Autonomous vehicles will roam West Harlem and downtown Salt Lake City in testbeds for networks using 5G and beyond, a public-private partnership claims.

The two cities’ testbeds were chosen on Monday, April 9, as the first two sites in a national $100 million program to foster “blue sky” development of future wireless networks for smart cities. Two more cities will be chosen later. The Platforms for Advanced Wireless Research(PAWR) program is funded partly by the US National Science Foundation and partly by a consortium of 28 companies, including AT&T, Verizon, T-Mobile, Intel, Qualcomm and Ericsson.

Researchers will be able to use the New York and Salt Lake City platforms to test many potential uses for future networks. Connected and autononomous cars are among the most important smart-city applications, said Joe Kochan, principal investigator and project director for the PAWR Project Office at the nonprofit organization US Ignite.

Self-driving cars will play an important role in future cities and will require more advanced networks to run safely and reliably, Kochan told The Connected Car. Among the things future cellular networks will need in order to support AVs will be higher reliability and lower latency.

While it’s possible to develop wireless networks to meet the parameters required for AVs or other applications, it’s impossible to fully predict how those networks will behave in the real world. Hills and buildings block or reflect signals, the concentration of people or cars affects traffic on the network, and people use cellular for different things at different times.

“The only way to solve that problem is to test them outdoors, at scale, in the wild,” Kochan said.

That’s where the two testbeds come into play. Each will be larger and more diverse than test environments that researchers have been able to work with up to now, Kochan said.

For example, the Salt Lake City platform, called Powder-Renew, will stretch across the University of Utah campus, the heart of downtown, and a residential neighborhood in between. It will encompass skyscrapers and homes, hilly and flat terrain, and areas with different traffic patterns throughout the day. Most test environments for open-ended cellular testing until now have been limited to college campuses, he said.

The New York platform, Cosmos, will cover one square mile of West Harlem, including the Columbia University campus, City College, the Apollo Theater and the Hudson River.

Both testbeds are designed to let researchers from universities and companies try out new ideas for 4G, 5G and even more advanced networks.

Developers of connected and self-driving vehicles expect 5G to improve performance and safety in several ways. Vehicle-to-everything (V2X) systems would feed data into a car from the vehicles in front of it, nearby traffic signs and cloud-based reporting systems. That could mean a driverless car is almost immediately alerted to ice, slow traffic or a stalled car on the road ahead.

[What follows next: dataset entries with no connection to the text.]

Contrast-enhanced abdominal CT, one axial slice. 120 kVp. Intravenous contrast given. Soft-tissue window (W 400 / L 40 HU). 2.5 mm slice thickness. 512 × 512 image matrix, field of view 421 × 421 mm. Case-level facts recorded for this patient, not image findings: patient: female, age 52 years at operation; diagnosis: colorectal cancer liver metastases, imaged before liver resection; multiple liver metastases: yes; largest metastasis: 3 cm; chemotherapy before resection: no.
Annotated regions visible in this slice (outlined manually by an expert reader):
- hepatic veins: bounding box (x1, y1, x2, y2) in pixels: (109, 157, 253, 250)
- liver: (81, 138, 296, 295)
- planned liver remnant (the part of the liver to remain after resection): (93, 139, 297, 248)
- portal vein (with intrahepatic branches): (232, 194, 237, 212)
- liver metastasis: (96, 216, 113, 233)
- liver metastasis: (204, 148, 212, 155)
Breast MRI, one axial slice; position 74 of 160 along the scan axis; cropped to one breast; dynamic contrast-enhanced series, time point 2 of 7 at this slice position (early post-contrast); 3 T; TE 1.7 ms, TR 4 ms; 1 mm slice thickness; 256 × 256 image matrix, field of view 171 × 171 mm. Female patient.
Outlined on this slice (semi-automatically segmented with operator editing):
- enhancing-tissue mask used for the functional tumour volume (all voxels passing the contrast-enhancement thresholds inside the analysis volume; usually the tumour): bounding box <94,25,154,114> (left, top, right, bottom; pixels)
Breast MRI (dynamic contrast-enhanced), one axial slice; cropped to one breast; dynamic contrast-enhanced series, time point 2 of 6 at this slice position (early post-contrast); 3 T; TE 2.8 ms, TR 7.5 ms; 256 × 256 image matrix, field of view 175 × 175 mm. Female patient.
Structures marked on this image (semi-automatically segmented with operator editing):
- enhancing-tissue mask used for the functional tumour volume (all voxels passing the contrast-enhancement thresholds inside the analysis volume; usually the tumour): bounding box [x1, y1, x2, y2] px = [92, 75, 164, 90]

5G could also provide sufficient bandwidth for cars equipped with cameras and other sensors to constantly update cloud-based maps that are then fed back into other cars.

Researchers and others in both cities were already working on their testbeds and will now get access to more resources to roll them out. Powder-Renew, the Salt Lake City project, plans to start construction in the university area in September and in the residential and downtown areas in the next two years.